Job item: Everything from the line containing "the TTL to 60" through the line containing "Once the record" should be repeated exactly, and nothing else from the data.

---------- Input data ----------

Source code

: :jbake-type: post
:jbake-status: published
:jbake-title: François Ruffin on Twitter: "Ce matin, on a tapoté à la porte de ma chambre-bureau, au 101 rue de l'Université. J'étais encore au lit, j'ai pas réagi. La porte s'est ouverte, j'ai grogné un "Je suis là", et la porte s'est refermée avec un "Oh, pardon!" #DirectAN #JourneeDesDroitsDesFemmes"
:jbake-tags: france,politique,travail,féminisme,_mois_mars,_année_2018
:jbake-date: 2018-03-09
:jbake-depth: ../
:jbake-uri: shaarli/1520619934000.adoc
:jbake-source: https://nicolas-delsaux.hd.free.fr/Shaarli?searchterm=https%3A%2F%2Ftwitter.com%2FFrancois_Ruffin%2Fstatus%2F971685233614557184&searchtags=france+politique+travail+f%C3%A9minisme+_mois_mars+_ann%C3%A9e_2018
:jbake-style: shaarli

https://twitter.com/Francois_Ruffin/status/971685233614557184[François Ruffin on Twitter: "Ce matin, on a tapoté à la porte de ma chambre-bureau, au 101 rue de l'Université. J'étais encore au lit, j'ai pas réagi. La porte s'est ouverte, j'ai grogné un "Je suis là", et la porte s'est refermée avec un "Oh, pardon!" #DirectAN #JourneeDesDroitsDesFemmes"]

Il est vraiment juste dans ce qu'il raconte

----------
---------- Input data ----------

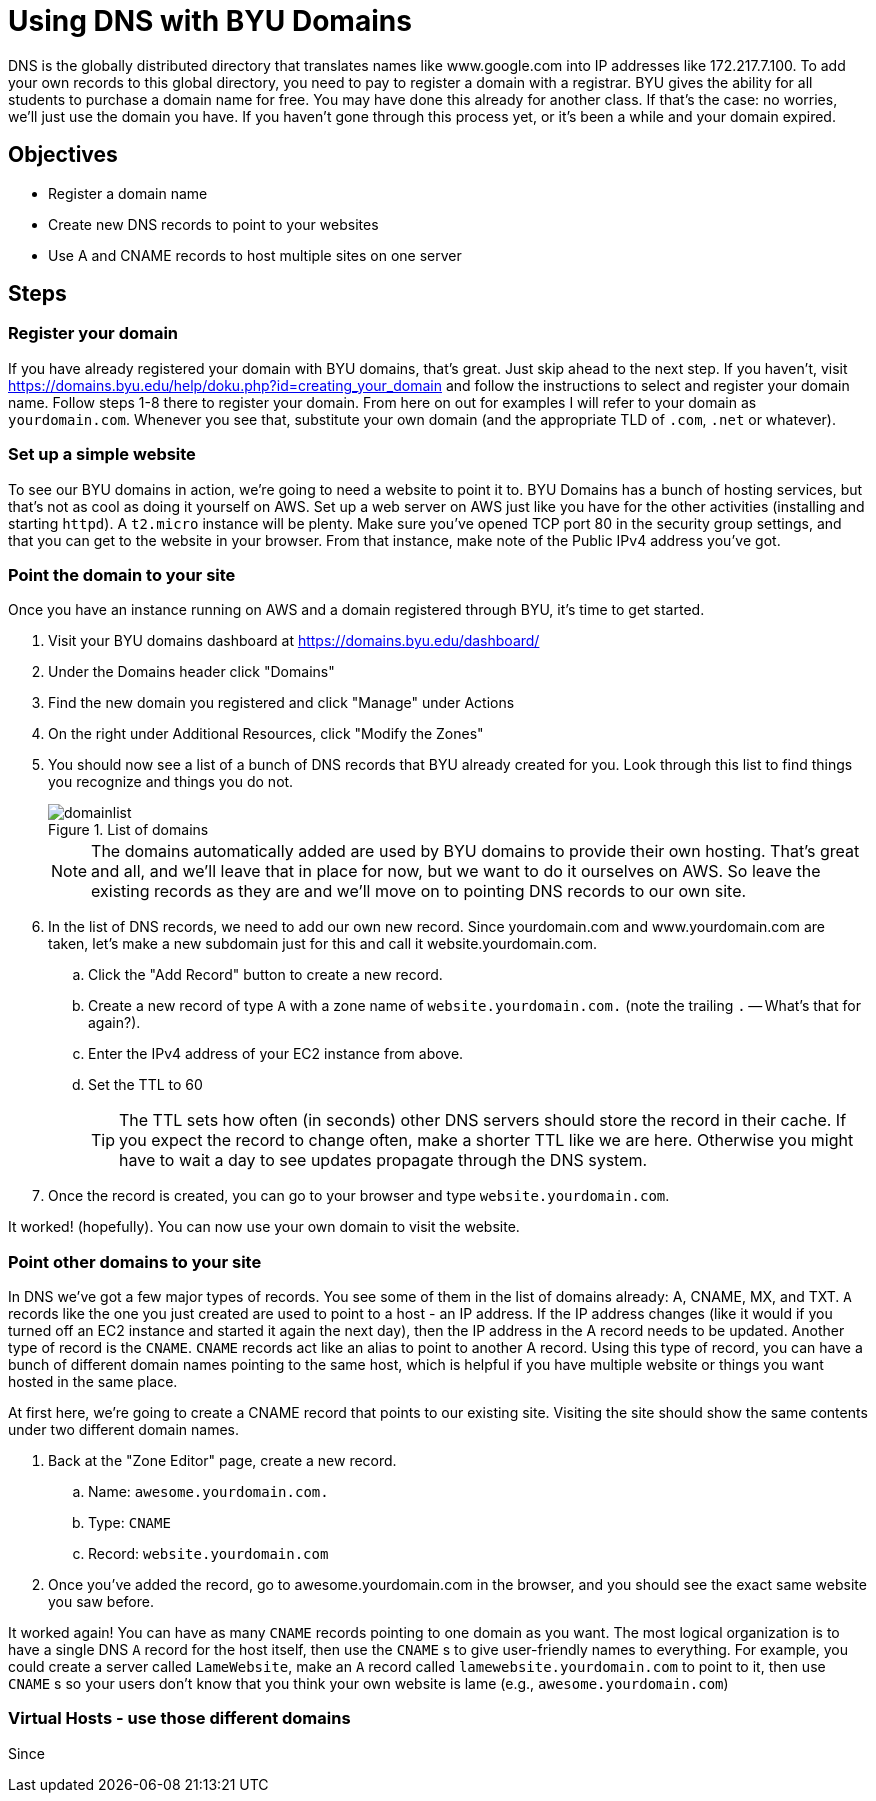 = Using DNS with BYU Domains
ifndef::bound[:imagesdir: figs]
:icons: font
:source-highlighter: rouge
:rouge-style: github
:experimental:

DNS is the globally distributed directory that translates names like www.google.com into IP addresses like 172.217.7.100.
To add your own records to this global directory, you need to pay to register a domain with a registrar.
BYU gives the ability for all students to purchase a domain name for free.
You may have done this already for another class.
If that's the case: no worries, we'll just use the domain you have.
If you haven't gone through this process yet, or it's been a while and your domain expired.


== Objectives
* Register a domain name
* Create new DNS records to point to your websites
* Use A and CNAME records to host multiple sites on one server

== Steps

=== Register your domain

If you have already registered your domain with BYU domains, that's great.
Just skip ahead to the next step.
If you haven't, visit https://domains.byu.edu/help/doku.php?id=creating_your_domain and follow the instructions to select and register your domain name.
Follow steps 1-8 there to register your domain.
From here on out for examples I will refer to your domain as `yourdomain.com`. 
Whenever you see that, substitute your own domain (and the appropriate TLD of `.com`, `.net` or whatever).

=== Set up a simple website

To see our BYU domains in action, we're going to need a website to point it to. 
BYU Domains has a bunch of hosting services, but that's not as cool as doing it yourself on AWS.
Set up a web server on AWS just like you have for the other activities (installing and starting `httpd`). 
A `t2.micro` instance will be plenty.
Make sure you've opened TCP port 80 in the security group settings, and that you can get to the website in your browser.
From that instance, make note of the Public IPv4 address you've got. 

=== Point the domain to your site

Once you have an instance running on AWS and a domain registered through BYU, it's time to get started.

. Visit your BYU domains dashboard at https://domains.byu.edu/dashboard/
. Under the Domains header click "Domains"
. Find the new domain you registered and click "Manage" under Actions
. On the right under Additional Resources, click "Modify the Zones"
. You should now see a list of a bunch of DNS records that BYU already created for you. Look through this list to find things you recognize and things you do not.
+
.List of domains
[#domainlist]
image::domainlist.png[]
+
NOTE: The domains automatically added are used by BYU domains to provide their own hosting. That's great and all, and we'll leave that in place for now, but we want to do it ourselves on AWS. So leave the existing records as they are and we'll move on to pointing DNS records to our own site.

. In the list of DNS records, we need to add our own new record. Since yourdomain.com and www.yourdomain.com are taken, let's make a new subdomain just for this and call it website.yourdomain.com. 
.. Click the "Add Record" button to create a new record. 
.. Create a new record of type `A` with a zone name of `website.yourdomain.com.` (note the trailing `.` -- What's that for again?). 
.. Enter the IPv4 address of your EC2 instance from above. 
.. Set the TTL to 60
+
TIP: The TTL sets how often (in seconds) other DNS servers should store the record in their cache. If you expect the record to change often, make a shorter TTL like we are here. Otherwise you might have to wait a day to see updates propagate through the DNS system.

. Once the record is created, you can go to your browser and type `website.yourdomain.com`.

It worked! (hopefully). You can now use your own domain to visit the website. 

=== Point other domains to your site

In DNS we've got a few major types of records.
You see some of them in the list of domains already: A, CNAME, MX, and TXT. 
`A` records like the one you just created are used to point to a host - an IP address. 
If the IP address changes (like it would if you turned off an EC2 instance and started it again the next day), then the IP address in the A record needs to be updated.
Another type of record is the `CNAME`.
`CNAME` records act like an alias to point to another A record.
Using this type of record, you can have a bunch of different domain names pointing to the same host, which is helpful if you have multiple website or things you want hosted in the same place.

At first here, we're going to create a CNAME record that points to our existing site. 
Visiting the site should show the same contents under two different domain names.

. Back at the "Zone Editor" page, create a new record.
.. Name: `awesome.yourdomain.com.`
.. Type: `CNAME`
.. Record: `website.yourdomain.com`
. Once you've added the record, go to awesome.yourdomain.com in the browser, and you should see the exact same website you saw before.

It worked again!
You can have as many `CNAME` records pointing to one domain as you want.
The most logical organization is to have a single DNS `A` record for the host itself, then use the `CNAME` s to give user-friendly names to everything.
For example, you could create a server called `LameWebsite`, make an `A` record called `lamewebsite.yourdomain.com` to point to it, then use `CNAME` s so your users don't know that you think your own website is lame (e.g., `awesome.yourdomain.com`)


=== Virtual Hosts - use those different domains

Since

----------

Solution:
.. Set the TTL to 60
+
TIP: The TTL sets how often (in seconds) other DNS servers should store the record in their cache. If you expect the record to change often, make a shorter TTL like we are here. Otherwise you might have to wait a day to see updates propagate through the DNS system.

. Once the record is created, you can go to your browser and type `website.yourdomain.com`.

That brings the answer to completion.